■ **Exercise instructions**: Report back every line in the data that includes the string "Cambridge".

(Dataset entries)
────
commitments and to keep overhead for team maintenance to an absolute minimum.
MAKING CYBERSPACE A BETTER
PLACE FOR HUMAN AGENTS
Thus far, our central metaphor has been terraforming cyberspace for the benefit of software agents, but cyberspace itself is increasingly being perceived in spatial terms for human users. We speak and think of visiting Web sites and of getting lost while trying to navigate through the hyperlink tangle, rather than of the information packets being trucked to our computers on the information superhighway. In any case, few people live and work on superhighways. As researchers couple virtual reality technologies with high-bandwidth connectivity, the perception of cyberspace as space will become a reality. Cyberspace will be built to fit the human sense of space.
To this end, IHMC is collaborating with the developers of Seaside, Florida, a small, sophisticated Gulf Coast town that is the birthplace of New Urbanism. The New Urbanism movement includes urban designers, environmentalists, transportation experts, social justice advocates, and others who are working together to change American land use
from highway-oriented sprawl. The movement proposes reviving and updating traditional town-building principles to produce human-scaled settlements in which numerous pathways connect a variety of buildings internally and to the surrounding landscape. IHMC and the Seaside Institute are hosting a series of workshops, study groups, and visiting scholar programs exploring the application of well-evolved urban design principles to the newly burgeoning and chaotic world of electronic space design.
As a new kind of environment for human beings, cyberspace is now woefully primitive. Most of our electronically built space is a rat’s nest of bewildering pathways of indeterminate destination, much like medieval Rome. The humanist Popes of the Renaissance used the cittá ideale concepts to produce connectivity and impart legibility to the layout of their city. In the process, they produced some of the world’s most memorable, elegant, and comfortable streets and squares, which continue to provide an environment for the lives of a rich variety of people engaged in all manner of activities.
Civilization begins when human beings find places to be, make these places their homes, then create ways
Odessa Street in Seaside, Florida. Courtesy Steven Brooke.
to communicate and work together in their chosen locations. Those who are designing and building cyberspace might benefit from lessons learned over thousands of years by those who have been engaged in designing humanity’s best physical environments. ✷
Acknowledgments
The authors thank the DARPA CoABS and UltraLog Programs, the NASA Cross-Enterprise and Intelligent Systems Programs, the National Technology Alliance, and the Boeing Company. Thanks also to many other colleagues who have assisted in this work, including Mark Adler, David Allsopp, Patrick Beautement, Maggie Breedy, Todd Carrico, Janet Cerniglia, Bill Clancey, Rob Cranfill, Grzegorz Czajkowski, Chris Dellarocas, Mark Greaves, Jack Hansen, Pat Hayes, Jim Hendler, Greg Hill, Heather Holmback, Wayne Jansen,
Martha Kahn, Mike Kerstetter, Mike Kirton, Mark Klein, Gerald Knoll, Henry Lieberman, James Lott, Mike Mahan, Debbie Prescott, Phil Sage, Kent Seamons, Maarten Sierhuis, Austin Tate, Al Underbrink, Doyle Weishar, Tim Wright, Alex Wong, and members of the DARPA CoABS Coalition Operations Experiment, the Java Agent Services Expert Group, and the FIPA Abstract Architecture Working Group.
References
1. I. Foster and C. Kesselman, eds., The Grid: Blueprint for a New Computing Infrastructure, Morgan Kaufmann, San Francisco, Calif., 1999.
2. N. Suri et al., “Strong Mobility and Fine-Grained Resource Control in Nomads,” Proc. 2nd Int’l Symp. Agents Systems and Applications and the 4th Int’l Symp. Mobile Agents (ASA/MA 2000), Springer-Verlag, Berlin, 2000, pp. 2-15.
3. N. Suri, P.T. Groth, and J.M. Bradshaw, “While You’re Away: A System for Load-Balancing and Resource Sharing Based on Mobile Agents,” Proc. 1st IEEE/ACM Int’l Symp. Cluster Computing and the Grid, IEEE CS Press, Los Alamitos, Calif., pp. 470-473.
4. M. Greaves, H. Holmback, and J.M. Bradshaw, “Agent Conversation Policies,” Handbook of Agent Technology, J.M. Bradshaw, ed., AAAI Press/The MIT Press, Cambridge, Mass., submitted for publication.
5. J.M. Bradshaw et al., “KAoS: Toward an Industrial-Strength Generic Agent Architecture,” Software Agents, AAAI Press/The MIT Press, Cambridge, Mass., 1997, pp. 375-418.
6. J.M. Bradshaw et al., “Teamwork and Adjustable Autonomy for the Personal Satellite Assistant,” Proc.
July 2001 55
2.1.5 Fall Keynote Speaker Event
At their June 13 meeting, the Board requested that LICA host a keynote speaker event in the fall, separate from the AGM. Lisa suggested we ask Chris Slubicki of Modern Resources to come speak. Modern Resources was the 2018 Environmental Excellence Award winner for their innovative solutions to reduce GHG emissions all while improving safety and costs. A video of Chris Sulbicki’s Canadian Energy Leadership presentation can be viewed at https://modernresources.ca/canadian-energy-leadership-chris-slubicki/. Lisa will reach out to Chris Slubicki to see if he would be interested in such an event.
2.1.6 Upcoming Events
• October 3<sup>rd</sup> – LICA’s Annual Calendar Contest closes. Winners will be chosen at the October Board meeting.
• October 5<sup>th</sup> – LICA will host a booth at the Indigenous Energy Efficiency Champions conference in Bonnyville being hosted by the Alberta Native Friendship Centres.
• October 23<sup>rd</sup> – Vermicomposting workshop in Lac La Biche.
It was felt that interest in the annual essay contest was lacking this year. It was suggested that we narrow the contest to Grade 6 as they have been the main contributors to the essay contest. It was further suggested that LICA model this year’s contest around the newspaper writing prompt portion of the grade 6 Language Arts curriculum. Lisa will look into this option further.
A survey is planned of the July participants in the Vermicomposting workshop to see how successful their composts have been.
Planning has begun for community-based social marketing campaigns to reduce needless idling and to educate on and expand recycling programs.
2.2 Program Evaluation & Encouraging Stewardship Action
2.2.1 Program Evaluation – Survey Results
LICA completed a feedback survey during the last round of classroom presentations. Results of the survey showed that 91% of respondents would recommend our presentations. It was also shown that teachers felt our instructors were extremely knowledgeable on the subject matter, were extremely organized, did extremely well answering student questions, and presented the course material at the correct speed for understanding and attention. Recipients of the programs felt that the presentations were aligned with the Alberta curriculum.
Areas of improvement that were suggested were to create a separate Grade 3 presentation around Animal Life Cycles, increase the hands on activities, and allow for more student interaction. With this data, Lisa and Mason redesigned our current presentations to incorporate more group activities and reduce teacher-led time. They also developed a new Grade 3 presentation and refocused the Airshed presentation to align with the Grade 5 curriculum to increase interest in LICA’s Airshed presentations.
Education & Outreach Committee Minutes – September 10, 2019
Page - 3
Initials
────
■ **Result for this exercise**:
4. M. Greaves, H. Holmback, and J.M. Bradshaw, “Agent Conversation Policies,” Handbook of Agent Technology, J.M. Bradshaw, ed., AAAI Press/The MIT Press, Cambridge, Mass., submitted for publication.
5. J.M. Bradshaw et al., “KAoS: Toward an Industrial-Strength Generic Agent Architecture,” Software Agents, AAAI Press/The MIT Press, Cambridge, Mass., 1997, pp. 375-418.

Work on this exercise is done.